The week’s political news in Colorado has been dominated by the approval of petitions to recall freshman Democratic Rep. Tom Sullivan of Centennial, a campaign kicked off by the vice chair of the Colorado Republican Party Kristi Burton Brown with support from Rocky Mountain Gun Owners and House Minority Leader Patrick Neville’s family political consulting operation. As most of our readers know, Tom Sullivan’s son Alex was murdered in the July 2012 Aurora theater mass shooting, which led to Tom’s run for office on an unapologetic platform of enacting gun safety legislation.
The announcement of the recall against Sullivan has been met with severe and in some notable cases bipartisan backlash, with Democrats morally outraged by the threat to Sullivan for keeping his most sacred campaign promise and some moderate Republicans fearfully warning that the attempt will backfire with the voting public in HD-37–cementing Democratic control of a winnable swing seat for Republicans, and sideswiping the credibility of attempts to recall lawmakers in other parts of the state.
In a Denver Post column today, conservative writer Krista Kafer sums up the desired frame for Republicans who see the danger of going ahead with the recall of Rep. Sullivan, laying 100% of the blame for the situation at the feet of RMGO–to the exclusion of “Republicans” Kafer calls on to stand up to RMGO as though they are a distinct entity:
It is not enough to condemn behind closed doors RMGO’s depraved behavior, as many do. The GOP needs to openly rebuke these tactics and to act to ensure they fail. I am calling on my fellow Republicans and fellow gun owners to refuse to sign the recall petition against Rep. Tom Sullivan and to vote against the measure should it come to that.
There will be opportunity in the 2020 election to hold this legislature accountable for its actions. The legislature passed several pieces of legislation that are antithetical to economic prosperity, personal freedom, and constitutional rights. Ideas have consequences and the cost of these harmful laws will be evident over time. Republicans can make a strong case that new leadership is warranted. If, however, Republicans do not oppose the morally corrupt tactics of RMGO, we will not deserve to make a comeback.
Since news of the Sullivan recall broke early this week, there’s been a consistent effort by Republicans who don’t support it to insulate the Colorado Republican Party as a whole from the recall effort. The problem with this, of course, is that the recall was filed by the vice chair of the Colorado Republican Party. With the party making no attempt to distance themselves from the actions of Colorado GOP’s vice chair, no one else should either.
But even that’s not the full picture: over many years and accelerating after the 2013 recall elections, RMGO has worked successfully to install their favored candidates by winning Republican primaries. That reshaping of the Republican caucus is a major reason why close RMGO ally Patrick Neville was able hold on to his minority leadership position even after 2018’s devastating losses and allegations of mismanagement.
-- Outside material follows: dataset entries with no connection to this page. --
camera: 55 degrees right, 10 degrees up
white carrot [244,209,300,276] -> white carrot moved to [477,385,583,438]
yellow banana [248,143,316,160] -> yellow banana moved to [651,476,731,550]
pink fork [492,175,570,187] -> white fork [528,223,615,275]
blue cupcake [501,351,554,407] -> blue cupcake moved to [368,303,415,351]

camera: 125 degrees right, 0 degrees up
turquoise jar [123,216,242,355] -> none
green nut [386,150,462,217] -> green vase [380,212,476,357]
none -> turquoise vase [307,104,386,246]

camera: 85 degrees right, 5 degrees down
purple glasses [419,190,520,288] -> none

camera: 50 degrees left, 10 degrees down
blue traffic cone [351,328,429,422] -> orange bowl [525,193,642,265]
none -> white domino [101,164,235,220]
Whether it’s a genuine moral objection as is plainly the case from Rep. Sullivan’s Republican predecessor Rep. Cole Wist, who admits now that he was “in denial” of the extent of RMGO’s control of the Colorado Republican Party, or simple lucidity of the destructive political consequences of recalling the father of an Aurora shooting victim over gun safety legislation, the bottom line is the same: the problem is bigger than Rocky Mountain Gun Owners. In fact, vilifying RMGO while the party they effectively control carries out RMGO’s agenda makes everyone who engages in that diversion culpable.
And until the “civil” Republican talking heads accept that, Kafer is right: they don’t deserve a comeback.